The Secretary-General set out what companies and countries – particularly the G7 and the G20 – need to do over the next eighteen months to salvage humanity's chances of a liveable future.
He said, “the cost of all this chaos is hitting people where it hurts: From supply-chains severed, to rising prices, mounting food insecurity, and uninsurable homes and businesses. That bill will keep growing. Even if emissions hit zero tomorrow, a recent study found that climate chaos will still cost at least $38 trillion a year by 2050.”
Renewables he noted, “already make up thirty percent of the world’s electricity supply. And clean energy investments reached a record high last year – almost doubling in the last ten years. Wind and solar are now growing faster than any electricity source in history. And economic logic makes the end of the fossil fuel age inevitable.”
The only questions, Guterres said are: “Will that end come in time? And will the transition be just?”

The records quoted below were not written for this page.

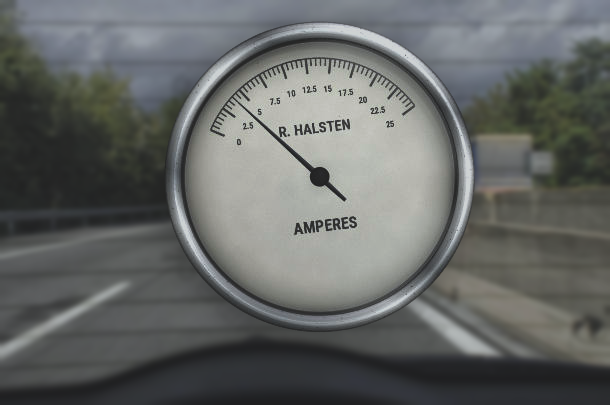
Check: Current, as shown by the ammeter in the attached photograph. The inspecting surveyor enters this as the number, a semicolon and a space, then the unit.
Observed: 4; A
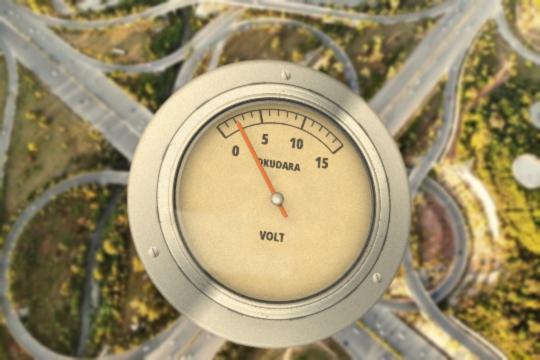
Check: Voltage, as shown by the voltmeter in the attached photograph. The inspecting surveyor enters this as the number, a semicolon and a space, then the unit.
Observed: 2; V
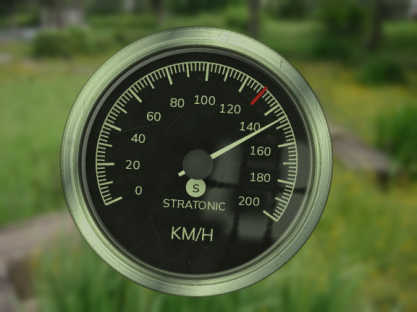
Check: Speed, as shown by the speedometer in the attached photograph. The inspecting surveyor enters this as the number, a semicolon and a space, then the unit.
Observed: 146; km/h
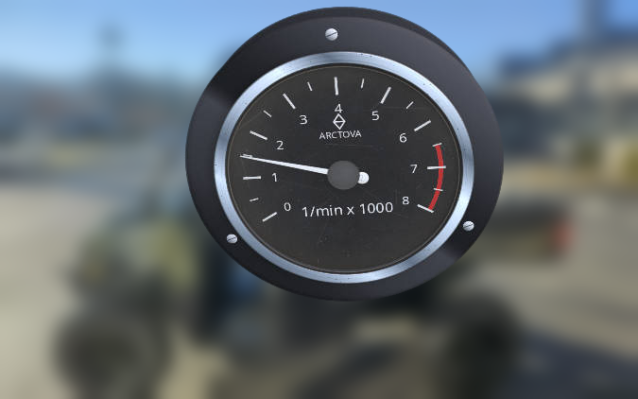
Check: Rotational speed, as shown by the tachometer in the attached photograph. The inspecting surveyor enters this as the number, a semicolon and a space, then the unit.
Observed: 1500; rpm
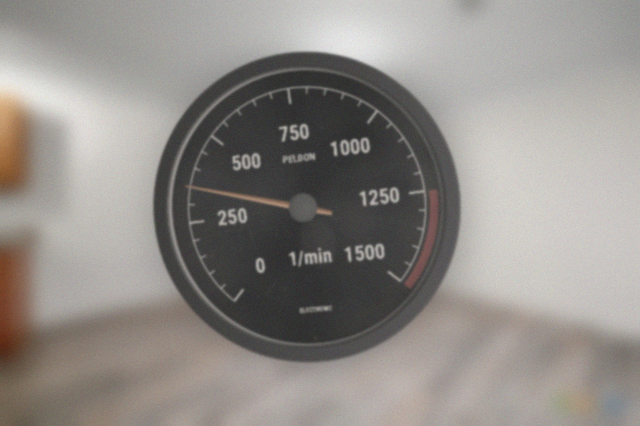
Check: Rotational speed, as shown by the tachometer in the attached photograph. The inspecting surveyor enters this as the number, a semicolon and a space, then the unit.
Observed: 350; rpm
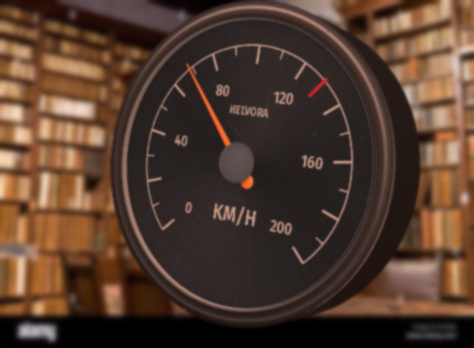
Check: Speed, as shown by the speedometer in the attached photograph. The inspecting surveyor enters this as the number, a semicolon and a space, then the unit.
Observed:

The G20 countries, he stressed, “produce eighty percent of global emissions” and they “have the responsibility, and the capacity, to be out in front.”
He said, “advanced G20 economies should go furthest, fastest; And show climate solidarity by providing technological and financial support to emerging G20 economies and other developing countries.”
The Secretary-General said, “it is a disgrace that the most vulnerable are being left stranded, struggling desperately to deal with a climate crisis they did nothing to create. We cannot accept a future where the rich are protected in air-conditioned bubbles, while the rest of humanity is lashed by lethal weather in unliveable lands.”
He said, “it is high time to put an effective price on carbon and tax the windfall profits of fossil fuel companies. By COP29, we need early movers to go from exploring to implementing solidarity levies on sectors such as shipping, aviation, and fossil fuel extraction – to help fund climate action. These should be scalable, fair, and easy to collect and administer. None of this is charity. It is enlightened self-interest.”
Noting that “many governments restrict or prohibit advertising for products that harm human health – like tobacco,” he urged “every country to ban advertising from fossil fuel companies.”
He also urged news media and tech companies “to stop taking fossil fuel advertising.”
Guterres said, “we must also deal with the demand side. All of us can make a difference, by embracing clean technologies, phasing down fossil fuels in our own lives, and using our power as citizens to push for systemic change.”
After the Secretary-General delivered his speech, he held a short conversation with independent journalist Femi Oke.
He told Oke that, “there is a risk of reaching a tipping point in relation to the melting of Greenland, the West Antarctic, in relation to coral reefs in large part of the earth, the oceans, a serious risk in relation to permafrost and what we are already witnessing in the Arctic areas, and a huge risk about the Labrador currents and we all know the impact that it can have in relation to the weather in Europe.”